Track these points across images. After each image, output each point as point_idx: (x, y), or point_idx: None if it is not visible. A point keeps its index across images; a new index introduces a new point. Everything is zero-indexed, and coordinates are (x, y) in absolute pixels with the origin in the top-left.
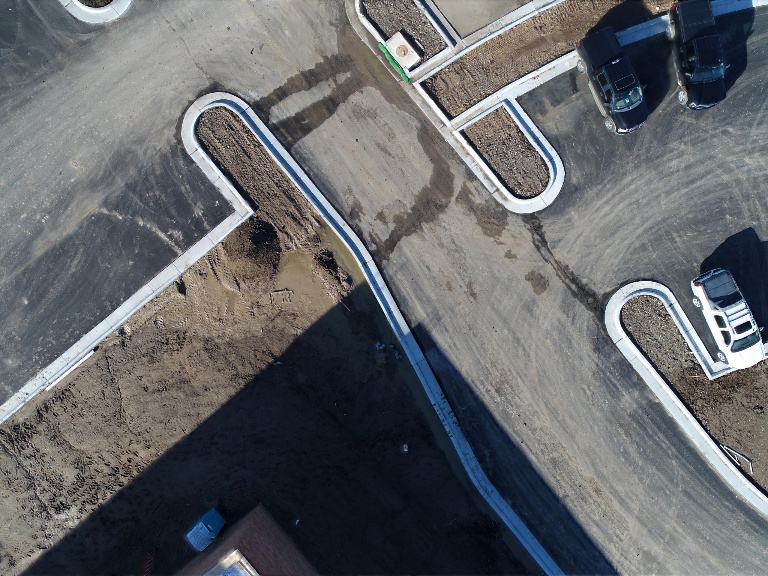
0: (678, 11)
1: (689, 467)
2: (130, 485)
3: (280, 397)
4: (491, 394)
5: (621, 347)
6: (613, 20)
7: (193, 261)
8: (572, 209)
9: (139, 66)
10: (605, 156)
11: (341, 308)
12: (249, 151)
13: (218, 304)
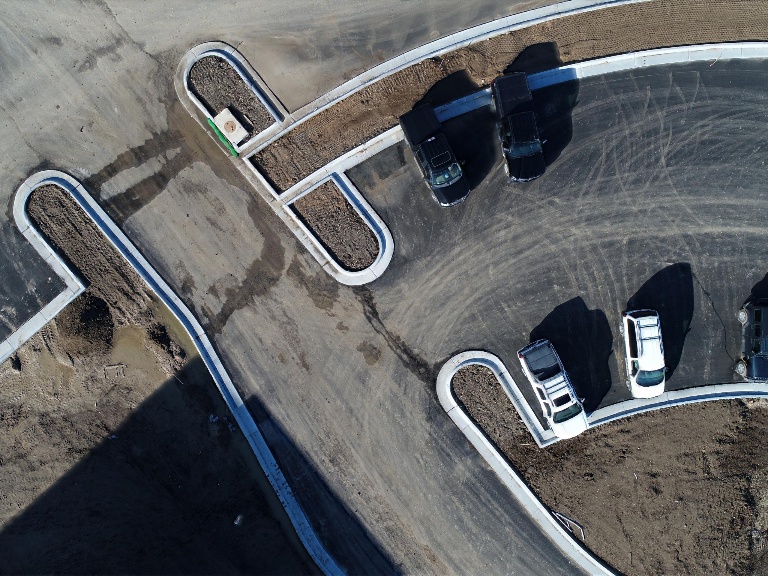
0: (496, 87)
1: (522, 534)
2: None
3: (115, 470)
4: (325, 464)
5: (453, 416)
6: (439, 93)
7: (27, 337)
8: (402, 280)
9: None
10: (434, 228)
11: (174, 381)
12: (80, 228)
13: (53, 379)
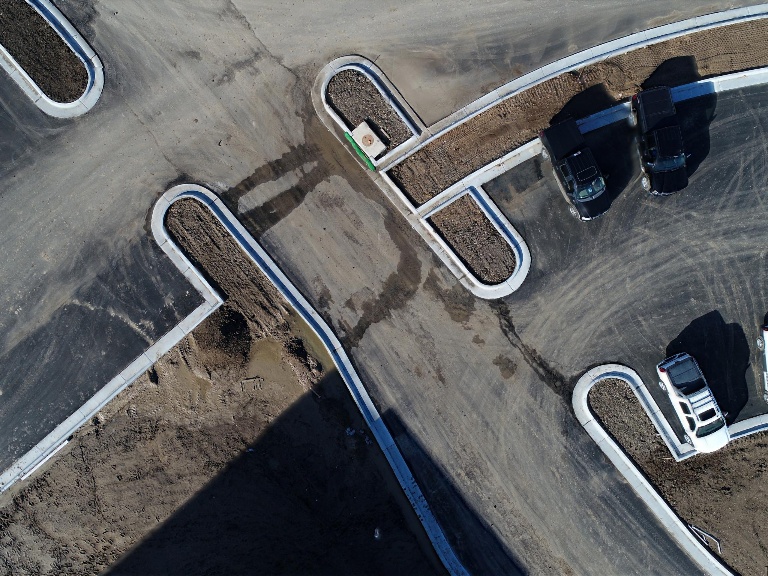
0: (639, 101)
1: (658, 547)
2: (105, 573)
3: (252, 484)
4: (461, 477)
5: (589, 429)
6: (577, 107)
7: (164, 351)
8: (538, 294)
9: (109, 159)
10: (570, 241)
11: (311, 395)
12: (218, 241)
13: (190, 392)
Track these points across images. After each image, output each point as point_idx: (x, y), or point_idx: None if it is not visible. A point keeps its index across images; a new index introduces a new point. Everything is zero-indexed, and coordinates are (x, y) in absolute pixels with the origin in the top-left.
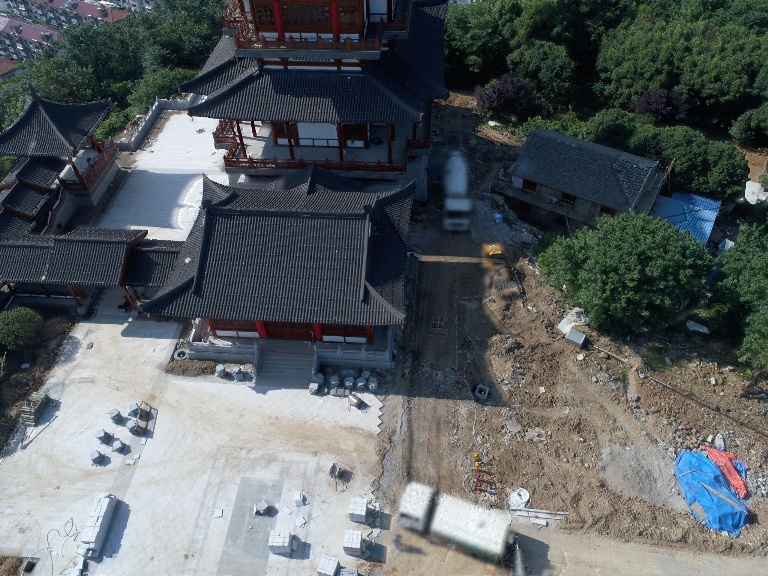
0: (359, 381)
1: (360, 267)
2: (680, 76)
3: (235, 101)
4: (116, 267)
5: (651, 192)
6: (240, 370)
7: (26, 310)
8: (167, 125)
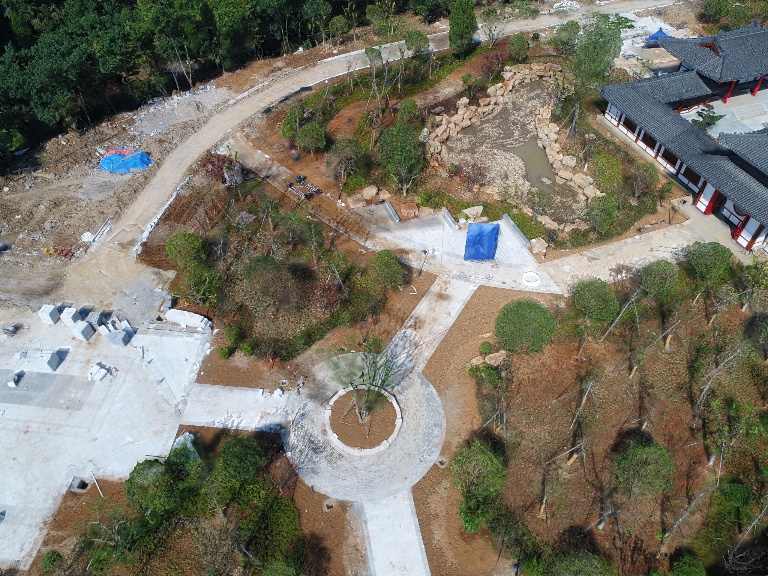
0: None
1: None
2: None
3: None
4: None
5: None
6: None
7: None
8: None
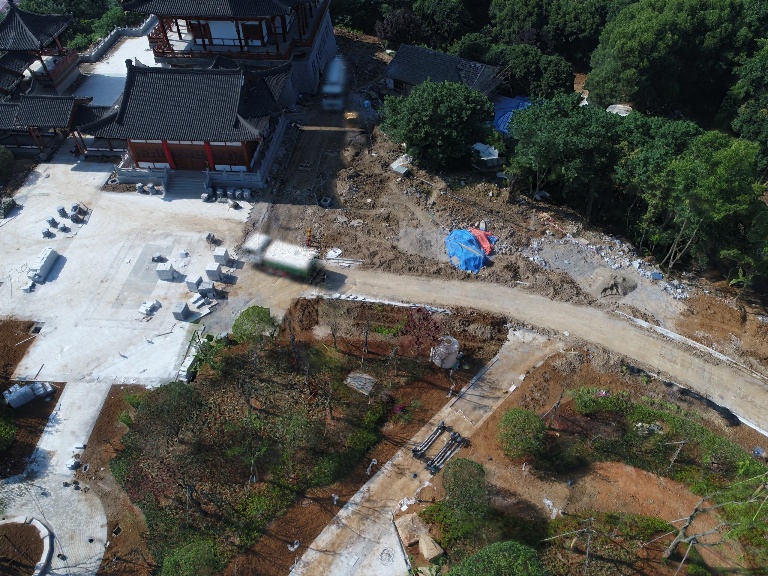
:::::
Objective |
Copy every item above line for line, without changing anything, and leave the pictures out of your copy.

Result for this task |
Track these points across images. After each image, output each point as point_idx: (x, y), or point_idx: None if it is not visible. A point keeps its index across images; a new index introduces a new point. Everything is zero-indexed, and coordinates are (x, y) in absolute pixels with the origin in the top-left.
0: (678, 11)
1: (689, 467)
2: (130, 485)
3: (280, 397)
4: (491, 394)
5: (621, 347)
6: (613, 20)
7: (193, 261)
8: (572, 209)
9: (139, 66)
10: (605, 156)
11: (341, 308)
12: (249, 151)
13: (218, 304)
0: (496, 87)
1: (522, 534)
2: None
3: (115, 470)
4: (325, 464)
5: (453, 416)
6: (439, 93)
7: (27, 337)
8: (402, 280)
9: None
10: (434, 228)
11: (174, 381)
12: (80, 228)
13: (53, 379)
0: (639, 101)
1: (658, 547)
2: (105, 573)
3: (252, 484)
4: (461, 477)
5: (589, 429)
6: (577, 107)
7: (164, 351)
8: (538, 294)
9: (109, 159)
10: (570, 241)
11: (311, 395)
12: (218, 241)
13: (190, 392)
Track these points across images. After each image, output each point as point_idx: (x, y), or point_idx: None if it is not visible. A point keeps its index across images; a new index introduces a new point. Everything is zero-indexed, and coordinates are (x, y) in absolute pixels with the origin in the top-left.
0: (359, 381)
1: (360, 267)
2: (680, 76)
3: (235, 101)
4: (116, 267)
5: (651, 192)
6: (240, 370)
7: (26, 310)
8: (167, 125)
0: None
1: None
2: None
3: None
4: None
5: None
6: None
7: None
8: None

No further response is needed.